Special fleece qualities were produced with 3000 ppm behenic acid amide finish in the outer layer of the fibers. These spunbonded nonwovens had a hydrophobic surface that did not let water droplets through - but water vapor already. When the hydrophobized nonwoven fabric was combined with non-hydrophobicized nonwoven fabric on the skin side of the fabric, a breathable yet water repellent fabric was created.

Claims

claims 1. Foamed melt fibers of biodegradable polymers. 2. Melt fibers according to claim 1 with a fineness measured according to ISO 1 144: 2016-09 from 0.1 to 100 dtex. 3. Melt fibers according to claim 1 with a fineness measured according to ISO 1144: 2016-09 from 1 to 50 dtex. 4. Staple fibers of biodegradable polymers having a fineness measured in accordance with ISO 1 144: 2016-09 of 1 to 50 dtex. 5. Endless fibers of biodegradable polymers with a fineness measured in accordance with ISO 1 144: 2016-09 of 100 to 3000 dtex. 6. Monofilaments of biodegradable polymers with a fineness measured according to ISO  1 144: 2016-09 from 0.5 to 5 mm.

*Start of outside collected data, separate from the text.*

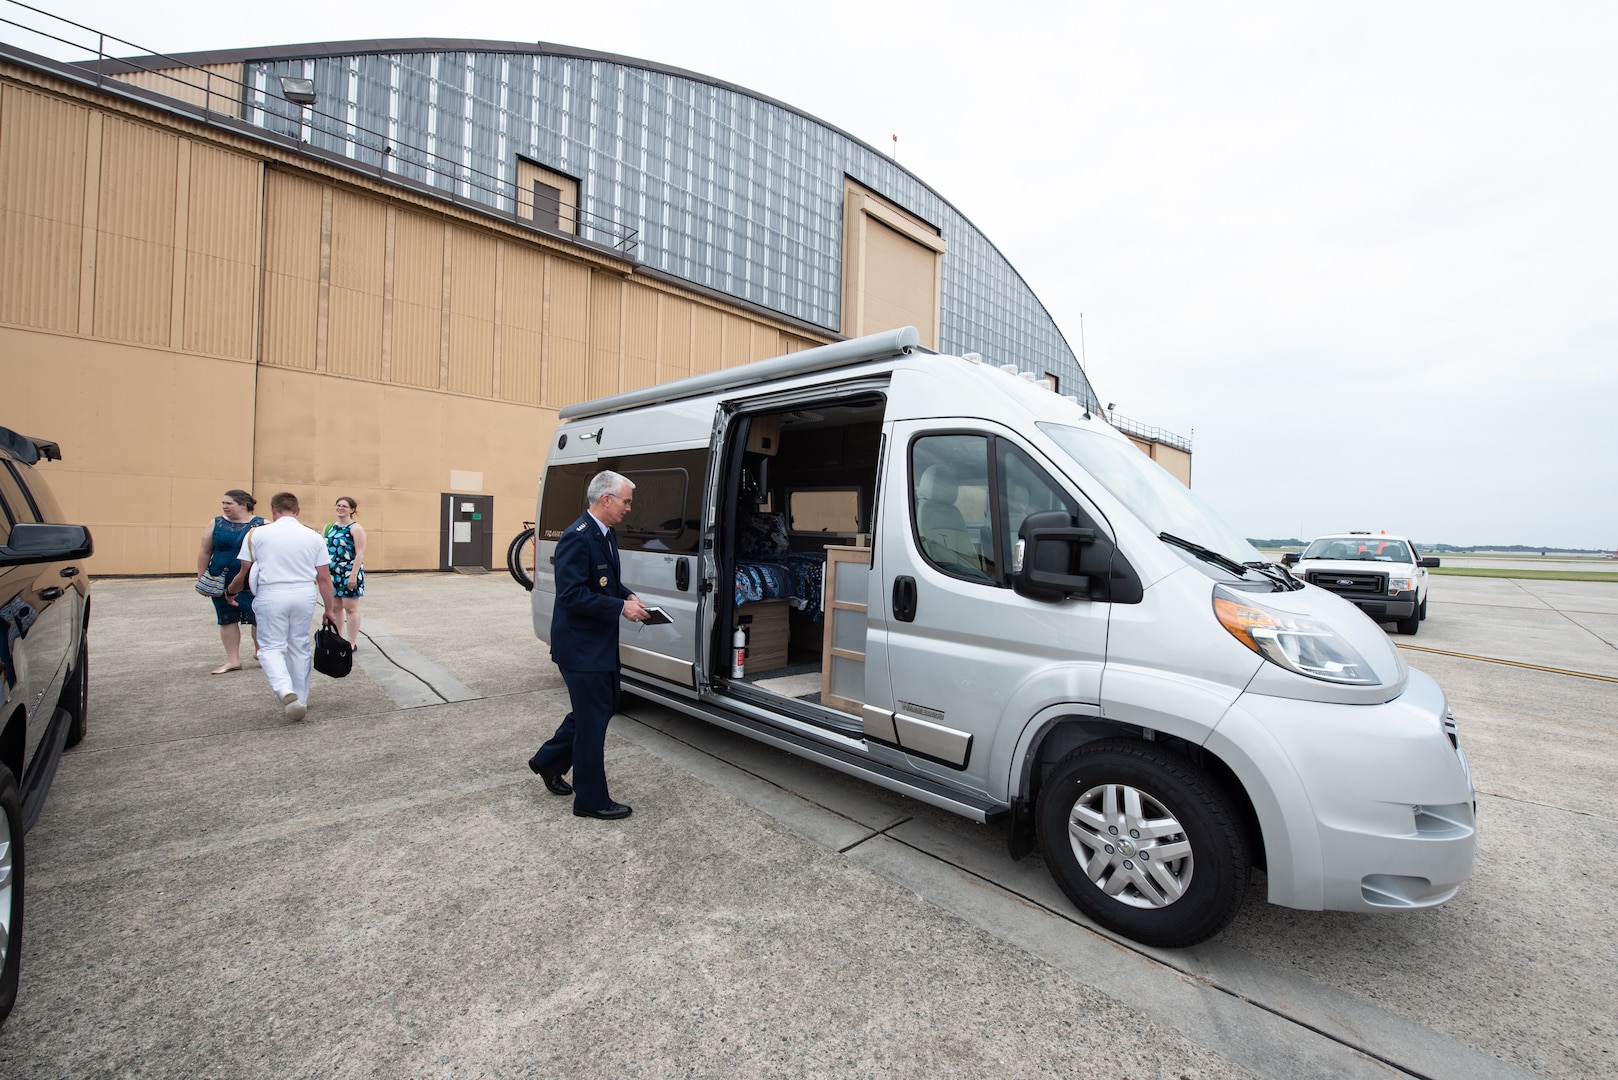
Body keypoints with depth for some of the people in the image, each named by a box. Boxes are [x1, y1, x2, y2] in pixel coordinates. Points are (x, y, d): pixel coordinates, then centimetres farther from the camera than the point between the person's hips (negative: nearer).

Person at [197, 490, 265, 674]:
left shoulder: (262, 525, -4)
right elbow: (205, 553, 9)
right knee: (227, 620, 9)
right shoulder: (216, 524, 4)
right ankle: (233, 660, 18)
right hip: (222, 582, 3)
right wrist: (201, 578, 7)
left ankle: (260, 652, 23)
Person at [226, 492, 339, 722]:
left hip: (271, 595, -2)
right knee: (299, 648, 14)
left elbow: (245, 573, 1)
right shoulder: (313, 536, 1)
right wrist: (330, 609, 10)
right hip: (304, 595, 2)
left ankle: (286, 692, -15)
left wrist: (230, 592, 22)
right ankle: (300, 699, 22)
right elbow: (324, 578, 2)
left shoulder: (257, 534, -3)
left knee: (271, 647, 8)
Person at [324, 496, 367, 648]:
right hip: (333, 574, 7)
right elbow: (325, 550, 18)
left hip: (349, 574, -7)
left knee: (350, 607, 0)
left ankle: (352, 642, 7)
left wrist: (353, 575, -21)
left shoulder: (356, 528, -8)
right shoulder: (330, 527, 12)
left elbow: (360, 554, -14)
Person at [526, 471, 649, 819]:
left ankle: (548, 761, 39)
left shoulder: (608, 535, 9)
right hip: (580, 646, -10)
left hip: (601, 642, 10)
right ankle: (591, 800, 18)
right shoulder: (577, 538, -21)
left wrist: (629, 597, 2)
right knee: (593, 719, 1)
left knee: (604, 706, 20)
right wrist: (620, 607, -23)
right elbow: (572, 595, -26)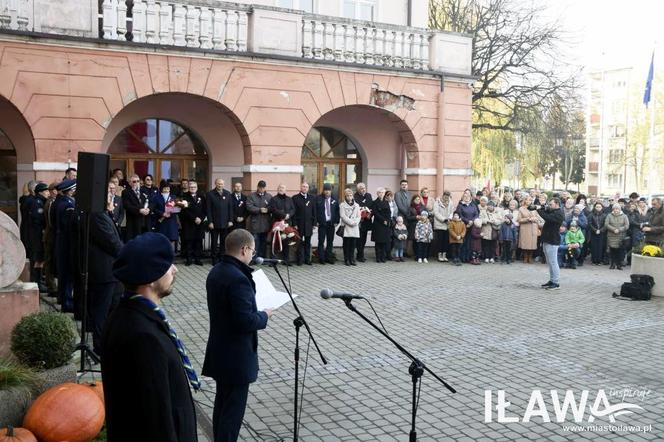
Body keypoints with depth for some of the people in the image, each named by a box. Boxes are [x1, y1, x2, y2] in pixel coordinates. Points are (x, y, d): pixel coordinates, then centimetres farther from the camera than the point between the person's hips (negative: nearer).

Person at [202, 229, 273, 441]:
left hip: (220, 350, 10)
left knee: (223, 403, 21)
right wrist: (264, 316, -9)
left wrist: (256, 311, 11)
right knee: (234, 408, 1)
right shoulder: (238, 279, -26)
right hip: (236, 355, -10)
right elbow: (245, 321, -27)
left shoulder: (216, 271, 5)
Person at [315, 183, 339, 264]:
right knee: (321, 241, -1)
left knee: (330, 241, 7)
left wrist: (336, 221, 1)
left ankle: (329, 258, 15)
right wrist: (316, 221, -8)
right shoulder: (318, 199, -2)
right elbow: (315, 210, -2)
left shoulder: (334, 199, 8)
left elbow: (337, 211, 9)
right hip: (322, 223, -3)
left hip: (331, 223, 3)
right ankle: (321, 258, 5)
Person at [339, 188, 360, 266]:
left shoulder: (356, 205, 16)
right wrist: (351, 222, -12)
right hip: (346, 227, -3)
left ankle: (352, 259, 8)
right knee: (346, 244, -3)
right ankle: (346, 260, 2)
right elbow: (343, 216, -6)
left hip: (355, 227, 3)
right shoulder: (342, 205, 3)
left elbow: (359, 216, 11)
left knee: (353, 244, 3)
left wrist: (355, 222, -7)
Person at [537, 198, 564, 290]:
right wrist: (543, 207, -2)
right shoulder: (552, 211, 17)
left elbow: (547, 218, -27)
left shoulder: (559, 213, -15)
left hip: (552, 241, -10)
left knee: (553, 262, -7)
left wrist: (539, 210, -17)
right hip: (547, 240, 10)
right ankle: (552, 280, 21)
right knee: (550, 262, 14)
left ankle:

The fibers of claims 1 to 6, wherein the biodegradable polymer is a polyester comprising: A1) 40 to 100 mol%, based on the components A1) to A2), of an aliphatic C 4 -C 18 dicarboxylic acid or mixtures thereof, A2) 0 to 60 mol%, based on the components A1) to A2), of an aromatic dicarboxylic acid or mixtures thereof, B) 98.5 to 100 mol%, based on components A1) to A2), of a diol component of a C2 to C12 alkanediol or mixtures thereof; and C) 0 to 1, 5 wt .-%, based on the components A1) to A2) and B), a compound or more compounds selected from the group consisting of: C1) a compound having at least three groups capable of ester formation, C2) a compound having at least two isocyanate groups, C3) a compound having at least two epoxide groups. 8. Fibers according to one of claims 1 to 7, containing water repellents, dyes, antistatic agents and / or lubricants. 9. Nonwoven fabric made of fibers according to any one of claims 2, 3, 7 or 8, preferably by means of the meltblown or spunbond process. 10. Nonwoven fabric made of staple fibers according to claim 4, 7 or 8, preferably by means of the airlaid process or the wet-laid process. 1 1. Nonwoven fabric according to claim 9 or 10, additionally containing natural fibers such as cellulose or wool fibers. 12. textile, geotextile or agrotextile, made of continuous fibers according to claim 5, 7 or 8. 13. film tapes, packaging or fishing nets made of monofilaments according to one of claims 6 to 8. 14. A process for producing fibers according to any one of claims 1 to 8 by melt spinning, wherein the biodegradable polymer is melted in an extruder and 1 to 10 wt .-% of a chemical blowing agent, based on the extruded material at the beginning, im Is added to the extruder or at the end of the extruder and the resulting extruded material is forced through a spinneret.